§ **EXERCISE OBJECTIVE**:
Please count the lines in the material below that include "Accounts". Reply with the number alone.

§ **INPUT**:
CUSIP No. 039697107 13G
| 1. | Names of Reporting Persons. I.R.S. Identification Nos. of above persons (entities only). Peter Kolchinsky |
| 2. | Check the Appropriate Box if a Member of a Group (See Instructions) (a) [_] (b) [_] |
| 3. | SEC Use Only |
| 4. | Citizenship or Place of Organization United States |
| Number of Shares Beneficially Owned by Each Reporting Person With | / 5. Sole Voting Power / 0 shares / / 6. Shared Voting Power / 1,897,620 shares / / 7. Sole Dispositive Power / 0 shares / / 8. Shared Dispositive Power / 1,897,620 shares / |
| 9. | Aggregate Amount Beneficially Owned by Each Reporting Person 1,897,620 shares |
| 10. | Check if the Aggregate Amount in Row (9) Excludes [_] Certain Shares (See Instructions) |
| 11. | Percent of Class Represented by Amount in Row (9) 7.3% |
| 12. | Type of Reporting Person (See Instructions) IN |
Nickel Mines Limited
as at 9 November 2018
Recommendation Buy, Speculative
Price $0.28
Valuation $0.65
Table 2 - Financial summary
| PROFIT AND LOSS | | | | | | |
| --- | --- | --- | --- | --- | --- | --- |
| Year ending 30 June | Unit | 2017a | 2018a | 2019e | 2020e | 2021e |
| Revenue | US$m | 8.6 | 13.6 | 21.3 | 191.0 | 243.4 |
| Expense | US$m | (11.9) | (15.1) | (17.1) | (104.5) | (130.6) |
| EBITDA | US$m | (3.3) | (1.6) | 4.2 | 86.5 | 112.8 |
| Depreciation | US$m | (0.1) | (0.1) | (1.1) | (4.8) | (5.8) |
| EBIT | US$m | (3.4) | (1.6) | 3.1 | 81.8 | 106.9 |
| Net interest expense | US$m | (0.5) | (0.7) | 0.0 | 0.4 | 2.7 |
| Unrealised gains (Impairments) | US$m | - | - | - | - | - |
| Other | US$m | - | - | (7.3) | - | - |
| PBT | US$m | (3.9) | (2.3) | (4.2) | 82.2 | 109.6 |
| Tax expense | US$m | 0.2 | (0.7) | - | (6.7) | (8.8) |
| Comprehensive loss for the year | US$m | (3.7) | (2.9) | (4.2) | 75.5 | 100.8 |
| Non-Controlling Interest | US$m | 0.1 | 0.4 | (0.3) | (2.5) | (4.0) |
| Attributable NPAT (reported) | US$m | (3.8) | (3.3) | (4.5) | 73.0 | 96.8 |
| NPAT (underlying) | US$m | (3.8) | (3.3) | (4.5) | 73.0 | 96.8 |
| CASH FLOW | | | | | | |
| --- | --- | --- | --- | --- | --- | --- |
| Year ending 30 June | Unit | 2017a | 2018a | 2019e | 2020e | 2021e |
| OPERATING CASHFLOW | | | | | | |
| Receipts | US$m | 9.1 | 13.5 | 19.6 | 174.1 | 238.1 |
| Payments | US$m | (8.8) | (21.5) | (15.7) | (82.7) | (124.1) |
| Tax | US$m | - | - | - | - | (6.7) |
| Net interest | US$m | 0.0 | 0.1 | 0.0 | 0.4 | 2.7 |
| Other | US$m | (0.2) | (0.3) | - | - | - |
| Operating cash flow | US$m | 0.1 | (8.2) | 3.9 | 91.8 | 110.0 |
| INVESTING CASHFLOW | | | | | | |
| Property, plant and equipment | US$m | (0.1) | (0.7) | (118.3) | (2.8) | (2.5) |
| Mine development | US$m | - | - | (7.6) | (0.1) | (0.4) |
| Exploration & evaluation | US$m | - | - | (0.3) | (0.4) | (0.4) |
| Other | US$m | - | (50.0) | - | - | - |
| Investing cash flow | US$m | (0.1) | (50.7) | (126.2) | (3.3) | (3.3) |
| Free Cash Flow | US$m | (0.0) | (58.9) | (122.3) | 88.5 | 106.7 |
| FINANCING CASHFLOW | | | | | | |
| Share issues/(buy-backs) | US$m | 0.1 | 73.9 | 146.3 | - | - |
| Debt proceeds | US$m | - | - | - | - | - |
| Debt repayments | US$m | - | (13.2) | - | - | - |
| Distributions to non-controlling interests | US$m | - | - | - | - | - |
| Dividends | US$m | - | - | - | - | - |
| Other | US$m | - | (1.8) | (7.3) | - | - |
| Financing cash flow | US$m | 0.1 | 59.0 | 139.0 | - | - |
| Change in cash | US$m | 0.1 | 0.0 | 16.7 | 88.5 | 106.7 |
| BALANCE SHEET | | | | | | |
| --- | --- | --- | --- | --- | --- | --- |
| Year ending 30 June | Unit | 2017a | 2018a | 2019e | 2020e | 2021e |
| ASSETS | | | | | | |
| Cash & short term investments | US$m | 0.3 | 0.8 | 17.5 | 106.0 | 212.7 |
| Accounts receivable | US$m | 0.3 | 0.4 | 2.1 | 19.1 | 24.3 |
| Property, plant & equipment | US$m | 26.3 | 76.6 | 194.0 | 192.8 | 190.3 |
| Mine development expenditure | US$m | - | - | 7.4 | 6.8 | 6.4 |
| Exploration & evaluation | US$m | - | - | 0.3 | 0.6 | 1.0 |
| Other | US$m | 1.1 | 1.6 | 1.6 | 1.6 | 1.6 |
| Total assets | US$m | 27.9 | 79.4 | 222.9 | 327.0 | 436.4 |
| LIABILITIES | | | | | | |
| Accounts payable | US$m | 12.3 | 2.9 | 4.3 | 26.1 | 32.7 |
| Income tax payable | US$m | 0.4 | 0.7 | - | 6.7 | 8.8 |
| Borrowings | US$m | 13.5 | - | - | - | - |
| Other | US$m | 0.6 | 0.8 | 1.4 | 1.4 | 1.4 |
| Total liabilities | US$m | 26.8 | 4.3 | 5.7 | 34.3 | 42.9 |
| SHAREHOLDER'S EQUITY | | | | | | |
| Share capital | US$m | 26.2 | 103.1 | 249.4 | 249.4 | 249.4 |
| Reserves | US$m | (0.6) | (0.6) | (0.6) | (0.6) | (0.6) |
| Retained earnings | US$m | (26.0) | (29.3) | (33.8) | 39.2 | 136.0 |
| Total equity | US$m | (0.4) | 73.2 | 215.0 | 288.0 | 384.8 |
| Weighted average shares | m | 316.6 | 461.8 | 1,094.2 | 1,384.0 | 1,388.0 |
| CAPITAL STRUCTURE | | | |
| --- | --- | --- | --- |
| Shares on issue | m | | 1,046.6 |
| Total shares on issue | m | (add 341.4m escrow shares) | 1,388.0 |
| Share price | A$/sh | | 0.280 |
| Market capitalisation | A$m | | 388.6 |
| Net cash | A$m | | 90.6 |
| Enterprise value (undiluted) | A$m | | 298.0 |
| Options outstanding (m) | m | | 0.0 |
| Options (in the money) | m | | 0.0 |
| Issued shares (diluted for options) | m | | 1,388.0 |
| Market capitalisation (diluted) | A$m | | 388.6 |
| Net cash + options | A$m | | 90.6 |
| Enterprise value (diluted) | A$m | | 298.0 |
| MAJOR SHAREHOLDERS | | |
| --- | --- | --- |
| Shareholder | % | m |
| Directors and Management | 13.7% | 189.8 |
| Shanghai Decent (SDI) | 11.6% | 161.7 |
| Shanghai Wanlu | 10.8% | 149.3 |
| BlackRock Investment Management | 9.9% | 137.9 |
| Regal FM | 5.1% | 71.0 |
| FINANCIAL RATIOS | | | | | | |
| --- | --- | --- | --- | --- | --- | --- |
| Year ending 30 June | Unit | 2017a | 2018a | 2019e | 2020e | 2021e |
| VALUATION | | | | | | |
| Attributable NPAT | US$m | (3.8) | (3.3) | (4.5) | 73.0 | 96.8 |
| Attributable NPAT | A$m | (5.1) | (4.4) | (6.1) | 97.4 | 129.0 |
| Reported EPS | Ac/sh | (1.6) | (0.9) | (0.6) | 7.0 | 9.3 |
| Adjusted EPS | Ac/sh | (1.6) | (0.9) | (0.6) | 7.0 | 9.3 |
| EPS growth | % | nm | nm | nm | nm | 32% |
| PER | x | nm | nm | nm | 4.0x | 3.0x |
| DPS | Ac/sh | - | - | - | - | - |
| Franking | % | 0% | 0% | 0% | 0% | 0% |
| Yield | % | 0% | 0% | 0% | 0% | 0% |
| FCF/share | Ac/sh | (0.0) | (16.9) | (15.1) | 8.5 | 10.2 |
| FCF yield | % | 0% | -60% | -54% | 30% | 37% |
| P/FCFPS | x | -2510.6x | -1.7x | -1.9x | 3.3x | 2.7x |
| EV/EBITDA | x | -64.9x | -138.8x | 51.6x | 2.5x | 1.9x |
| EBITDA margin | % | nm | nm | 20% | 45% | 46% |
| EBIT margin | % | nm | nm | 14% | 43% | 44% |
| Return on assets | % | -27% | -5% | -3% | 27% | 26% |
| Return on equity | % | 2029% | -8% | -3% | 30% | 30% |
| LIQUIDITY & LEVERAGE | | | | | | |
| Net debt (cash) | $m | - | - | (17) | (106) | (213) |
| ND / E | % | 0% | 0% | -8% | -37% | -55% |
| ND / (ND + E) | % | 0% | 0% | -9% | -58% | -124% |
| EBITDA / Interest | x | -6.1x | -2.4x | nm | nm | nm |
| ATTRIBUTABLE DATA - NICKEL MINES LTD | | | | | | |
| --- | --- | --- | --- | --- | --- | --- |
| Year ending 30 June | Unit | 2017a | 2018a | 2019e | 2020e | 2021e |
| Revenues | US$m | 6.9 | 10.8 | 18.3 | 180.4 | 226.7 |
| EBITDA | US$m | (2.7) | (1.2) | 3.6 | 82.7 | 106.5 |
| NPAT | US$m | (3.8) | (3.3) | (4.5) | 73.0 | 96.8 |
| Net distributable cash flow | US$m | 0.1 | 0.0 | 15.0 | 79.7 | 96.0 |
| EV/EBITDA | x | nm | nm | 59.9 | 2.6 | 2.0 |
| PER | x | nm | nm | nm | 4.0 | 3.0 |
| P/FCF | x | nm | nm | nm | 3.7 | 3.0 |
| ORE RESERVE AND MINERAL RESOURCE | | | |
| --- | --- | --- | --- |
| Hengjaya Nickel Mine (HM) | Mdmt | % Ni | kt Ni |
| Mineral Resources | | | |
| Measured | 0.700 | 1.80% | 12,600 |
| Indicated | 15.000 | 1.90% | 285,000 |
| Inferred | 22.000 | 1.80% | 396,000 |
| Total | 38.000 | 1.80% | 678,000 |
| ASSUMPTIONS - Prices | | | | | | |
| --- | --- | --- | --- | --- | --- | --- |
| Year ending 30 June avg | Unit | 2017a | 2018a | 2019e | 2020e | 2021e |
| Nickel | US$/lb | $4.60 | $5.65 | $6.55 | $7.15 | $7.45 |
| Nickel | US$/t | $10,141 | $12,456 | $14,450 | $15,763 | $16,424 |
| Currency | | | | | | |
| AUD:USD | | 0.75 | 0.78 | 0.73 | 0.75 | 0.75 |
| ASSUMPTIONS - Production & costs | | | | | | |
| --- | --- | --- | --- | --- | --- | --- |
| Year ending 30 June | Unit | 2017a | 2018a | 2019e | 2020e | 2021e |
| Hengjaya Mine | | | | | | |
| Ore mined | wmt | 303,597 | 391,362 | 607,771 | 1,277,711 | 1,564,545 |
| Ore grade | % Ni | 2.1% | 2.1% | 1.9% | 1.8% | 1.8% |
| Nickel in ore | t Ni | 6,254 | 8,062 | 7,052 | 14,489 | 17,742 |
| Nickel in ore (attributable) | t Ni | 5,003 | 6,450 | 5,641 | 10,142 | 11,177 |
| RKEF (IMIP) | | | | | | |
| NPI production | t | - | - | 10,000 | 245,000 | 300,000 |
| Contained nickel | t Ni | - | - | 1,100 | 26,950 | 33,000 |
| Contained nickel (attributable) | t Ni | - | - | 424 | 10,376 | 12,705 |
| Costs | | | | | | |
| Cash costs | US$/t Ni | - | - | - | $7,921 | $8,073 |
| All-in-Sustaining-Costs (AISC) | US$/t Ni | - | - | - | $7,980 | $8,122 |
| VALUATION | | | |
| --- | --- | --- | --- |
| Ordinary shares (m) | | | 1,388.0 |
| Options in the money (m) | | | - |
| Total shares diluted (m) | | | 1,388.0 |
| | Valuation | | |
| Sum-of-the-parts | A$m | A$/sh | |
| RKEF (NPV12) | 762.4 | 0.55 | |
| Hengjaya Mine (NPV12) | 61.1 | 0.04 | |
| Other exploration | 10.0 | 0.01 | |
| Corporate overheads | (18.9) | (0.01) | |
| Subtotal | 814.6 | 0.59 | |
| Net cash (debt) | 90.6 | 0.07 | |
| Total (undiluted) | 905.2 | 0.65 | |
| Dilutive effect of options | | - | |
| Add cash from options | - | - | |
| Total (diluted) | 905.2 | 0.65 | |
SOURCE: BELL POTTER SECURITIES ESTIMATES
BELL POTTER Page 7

§ **SOLUTION FOR THIS EXERCISE**:
2